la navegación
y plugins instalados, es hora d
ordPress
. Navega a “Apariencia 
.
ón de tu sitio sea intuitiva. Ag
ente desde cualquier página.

-- -- --

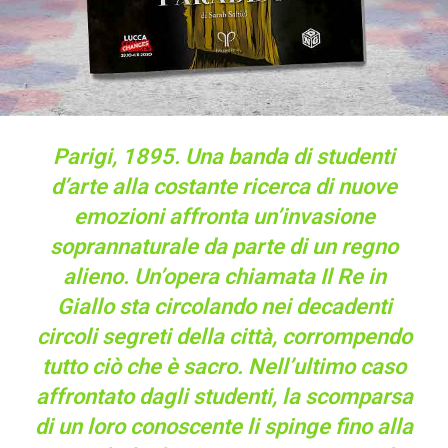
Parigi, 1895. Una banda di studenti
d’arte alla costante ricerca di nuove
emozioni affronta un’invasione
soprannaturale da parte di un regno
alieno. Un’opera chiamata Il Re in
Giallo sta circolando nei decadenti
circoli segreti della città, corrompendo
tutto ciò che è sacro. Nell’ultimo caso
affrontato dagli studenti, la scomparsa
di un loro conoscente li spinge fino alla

-- -- --

▶ [TASK GOAL]:
Look above for the line containing "la navegación" and the line containing "ente desde cualquier página.". Transcribe both, with the lines between them, exactly.

▶ [FINAL ANSWER]:
la navegación
y plugins instalados, es hora d
ordPress
. Navega a “Apariencia 
.
ón de tu sitio sea intuitiva. Ag
ente desde cualquier página.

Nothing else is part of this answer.